I believe, Mr. Speaker, that the budget the Minister of Finance (Mr. Turner) has brought forward on behalf of the Canadian government does meet this very concept.
I do not believe it is necessary to repeat the highlights of the budget. It will suffice to underline that the main objectives of the budget are to reduce unemployment and encourage faster growth, to reduce inflationary pressures and offset the effects of past inflation, to increase real income and ensure older Canadians of a fairer share of prosperity and to contribute to more balanced economic expansion among all regions of Canada.
I was particularly pleased to see increases in both old age pensions and in war veterans allowances. I have always felt that parliament has a special responsibility toward those who have made a contribution to the building of this nation, and I am particularly proud to be a member of parliament at this time.
The Budget-Mr. Fox
The budget before the House can justly be called a family budget. Along with increased pensions for Canadians aged 65 and over, basic tax exemptions have been increased for all taxpayers effective January 1, 1973, and a tax decrease of 5 per cent is proposed.
Perhaps the most important long-term innovation is the indexing of the tax system beginning in 1974. It will raise tax brackets and income tax exemptions each year by an inflation factor based on the consumer price index. Reductions in tariffs and cuts in sales tax should also help curtail the rise in the cost of living.
Furthermore, the government has come to the help of the ratepayer. The general equalization system will be broadened in the next fiscal year to include grants on account of municipal taxes. This should enable provinces to come to the relief of hard pressed property owners and tenants who have had to carry an increasing burden of local school taxes. Under this program, the province of Quebec will receive an additional $78.6 million in equalization payments from the federal treasury in 1973-74.
I was also pleased to note the undertaking by the Minister of Finance (Mr. Turner) that measures will soon be announced for assisting small business. I find this area to be of utmost importance, as approximately 60 per cent of the Canadian labour force is working in establishments having the characteristics of small businesses. The Minister of Industry, Trade and Commerce (Mr. Gillespie) recently noted that 3,500,000 Canadians are employed by businesses with 15 or fewer employees. Small business provides the economic livelihood of the majority of working Canadians. Small business constitutes a source of entrepreneurial activity and growth that should be tapped when seeking increased job opportunities and greater regional development.

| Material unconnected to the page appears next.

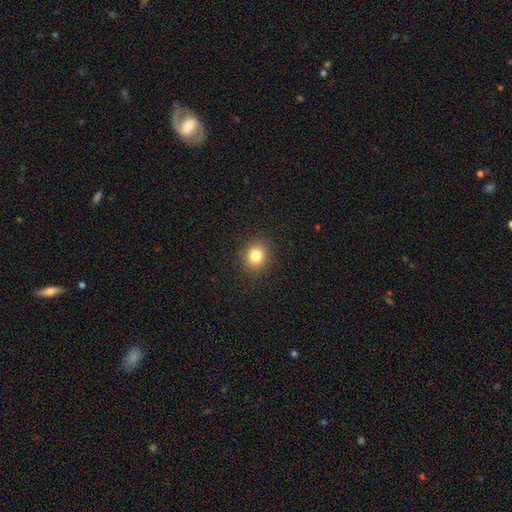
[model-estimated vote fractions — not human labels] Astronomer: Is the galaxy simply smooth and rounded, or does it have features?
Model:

The Minister of Finance also proposed a change to the Income Tax Act which is important for the preservation of the family farm. Under the present legislation, when a farmer dies and leaves his farm to his children, his farm is deemed to have been sold and there may be a capital gains tax liability. Under the proposed changes, effective January 1, 1973, if adopted by parliament, there would be no deemed sale on the death of a farmer and hence no capital gains tax liability if the farm is left to the family. [Translation]
Mr. Speaker, it should not be expected that the budget will solve all the problems of Canadian society. Its purpose is to promote an expanding economy and the development of an economic climate allowing our citizens to progress towards achievement of their destiny.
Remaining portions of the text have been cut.